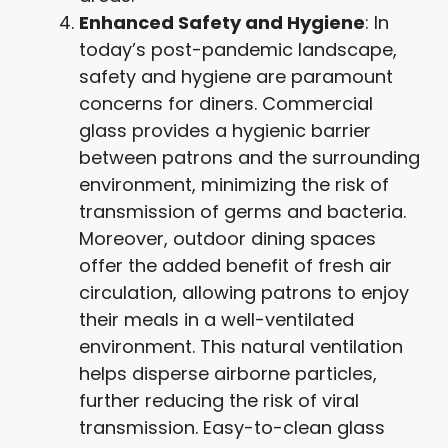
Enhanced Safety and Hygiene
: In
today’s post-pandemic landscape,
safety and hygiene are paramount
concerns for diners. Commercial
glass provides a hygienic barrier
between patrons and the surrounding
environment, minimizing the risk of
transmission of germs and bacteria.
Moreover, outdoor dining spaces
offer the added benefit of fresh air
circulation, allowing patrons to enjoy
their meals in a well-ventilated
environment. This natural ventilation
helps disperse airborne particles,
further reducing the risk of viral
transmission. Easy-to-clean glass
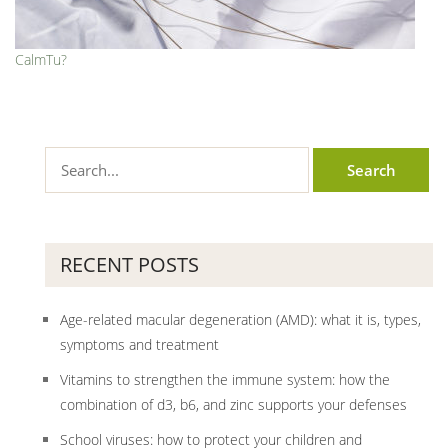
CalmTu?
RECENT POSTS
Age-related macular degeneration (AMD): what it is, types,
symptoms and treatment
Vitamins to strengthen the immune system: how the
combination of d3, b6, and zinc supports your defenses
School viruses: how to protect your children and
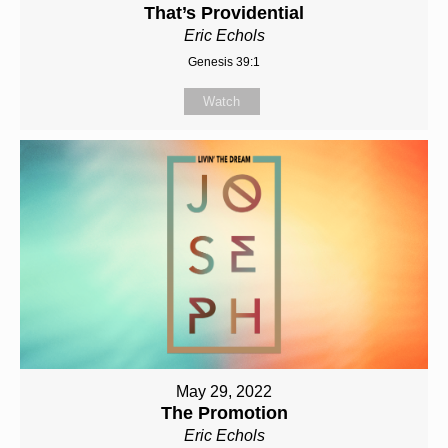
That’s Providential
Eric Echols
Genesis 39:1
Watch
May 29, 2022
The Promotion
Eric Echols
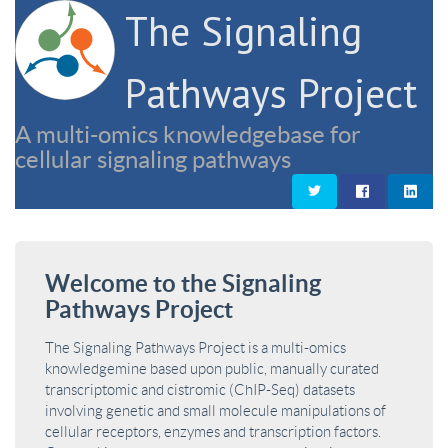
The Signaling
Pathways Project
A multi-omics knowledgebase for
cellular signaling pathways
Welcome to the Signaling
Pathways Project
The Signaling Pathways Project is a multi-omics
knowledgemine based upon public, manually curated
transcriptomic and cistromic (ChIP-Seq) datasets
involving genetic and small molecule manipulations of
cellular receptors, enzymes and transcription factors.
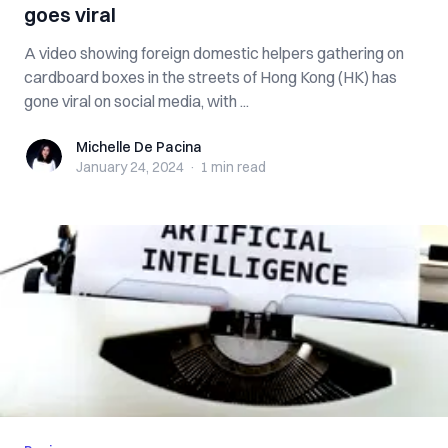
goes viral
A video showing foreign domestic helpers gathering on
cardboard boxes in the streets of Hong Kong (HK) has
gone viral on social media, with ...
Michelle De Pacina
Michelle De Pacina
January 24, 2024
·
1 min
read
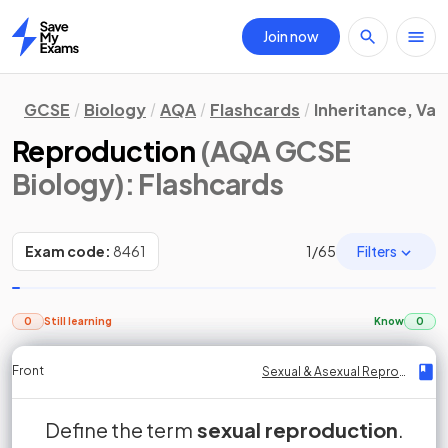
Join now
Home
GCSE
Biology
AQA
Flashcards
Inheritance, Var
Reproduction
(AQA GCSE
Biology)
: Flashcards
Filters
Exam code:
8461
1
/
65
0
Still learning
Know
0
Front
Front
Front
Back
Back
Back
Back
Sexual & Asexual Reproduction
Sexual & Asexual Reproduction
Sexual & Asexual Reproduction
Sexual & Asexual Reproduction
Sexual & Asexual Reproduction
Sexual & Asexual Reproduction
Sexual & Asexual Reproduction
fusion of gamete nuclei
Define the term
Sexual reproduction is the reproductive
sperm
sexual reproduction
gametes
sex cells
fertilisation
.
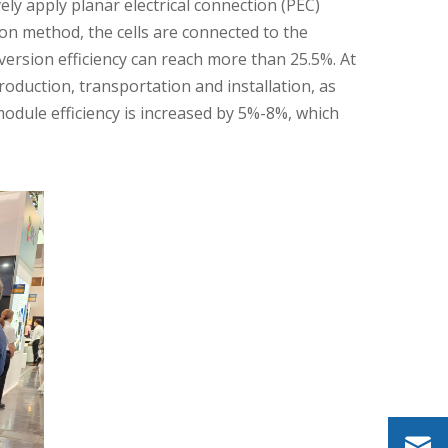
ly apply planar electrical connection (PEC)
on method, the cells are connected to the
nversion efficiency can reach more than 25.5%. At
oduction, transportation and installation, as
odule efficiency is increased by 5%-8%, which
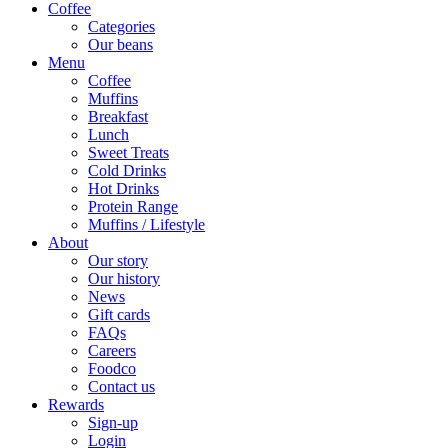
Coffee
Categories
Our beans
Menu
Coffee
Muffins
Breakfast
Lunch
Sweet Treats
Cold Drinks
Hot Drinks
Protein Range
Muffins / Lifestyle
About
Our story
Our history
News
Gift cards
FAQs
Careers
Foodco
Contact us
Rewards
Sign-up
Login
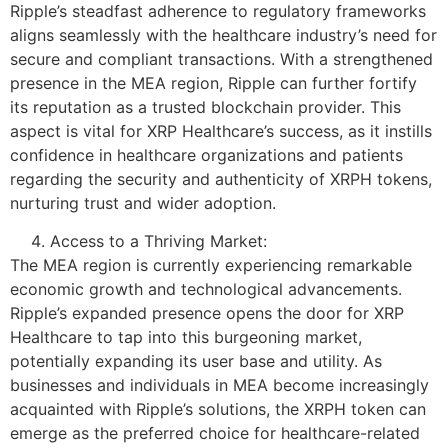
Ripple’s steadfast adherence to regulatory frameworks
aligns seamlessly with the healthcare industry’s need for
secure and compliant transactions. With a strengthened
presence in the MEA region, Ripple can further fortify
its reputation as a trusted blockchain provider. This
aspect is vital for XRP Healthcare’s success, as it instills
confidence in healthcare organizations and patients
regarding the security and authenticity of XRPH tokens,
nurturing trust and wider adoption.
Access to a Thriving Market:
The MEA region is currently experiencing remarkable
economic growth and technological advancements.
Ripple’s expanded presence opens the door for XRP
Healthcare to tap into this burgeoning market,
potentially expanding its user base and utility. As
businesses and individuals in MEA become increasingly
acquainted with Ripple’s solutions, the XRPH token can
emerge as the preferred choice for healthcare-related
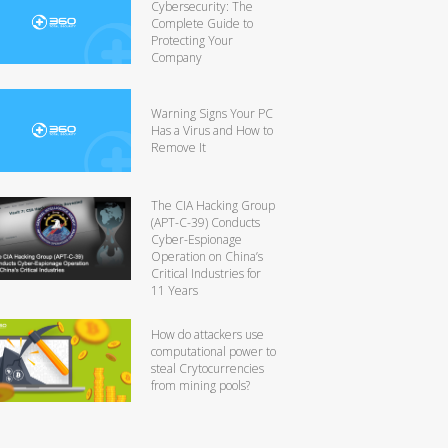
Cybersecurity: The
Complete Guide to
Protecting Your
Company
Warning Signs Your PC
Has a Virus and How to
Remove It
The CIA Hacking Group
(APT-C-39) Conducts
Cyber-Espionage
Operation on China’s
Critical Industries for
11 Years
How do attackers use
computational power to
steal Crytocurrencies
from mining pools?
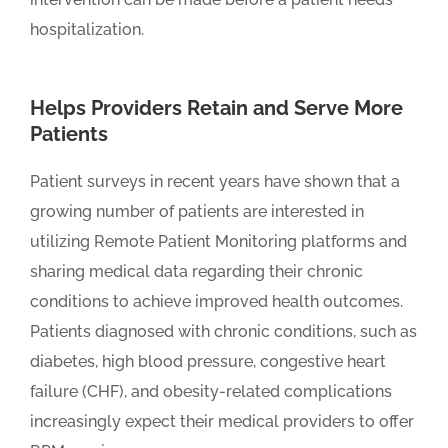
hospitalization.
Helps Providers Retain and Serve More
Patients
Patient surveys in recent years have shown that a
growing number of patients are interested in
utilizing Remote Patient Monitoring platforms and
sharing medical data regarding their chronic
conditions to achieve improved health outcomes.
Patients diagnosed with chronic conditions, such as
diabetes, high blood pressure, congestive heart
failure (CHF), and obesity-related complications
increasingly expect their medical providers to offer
....................
Using the entries above, extract exactly the lines from the one that contains "further reducing the risk of viral" through the one that contains "cardboard boxes in". Do not carry over any pictures.

RESULT OF THIS EXERCISE
further reducing the risk of viral
transmission. Easy-to-clean glass
CalmTu?
RECENT POSTS
Age-related macular degeneration (AMD): what it is, types,
symptoms and treatment
Vitamins to strengthen the immune system: how the
combination of d3, b6, and zinc supports your defenses
School viruses: how to protect your children and
That’s Providential
Eric Echols
Genesis 39:1
Watch
May 29, 2022
The Promotion
Eric Echols
The Signaling
Pathways Project
A multi-omics knowledgebase for
cellular signaling pathways
Welcome to the Signaling
Pathways Project
The Signaling Pathways Project is a multi-omics
knowledgemine based upon public, manually curated
transcriptomic and cistromic (ChIP-Seq) datasets
involving genetic and small molecule manipulations of
cellular receptors, enzymes and transcription factors.
goes viral
A video showing foreign domestic helpers gathering on
cardboard boxes in the streets of Hong Kong (HK) has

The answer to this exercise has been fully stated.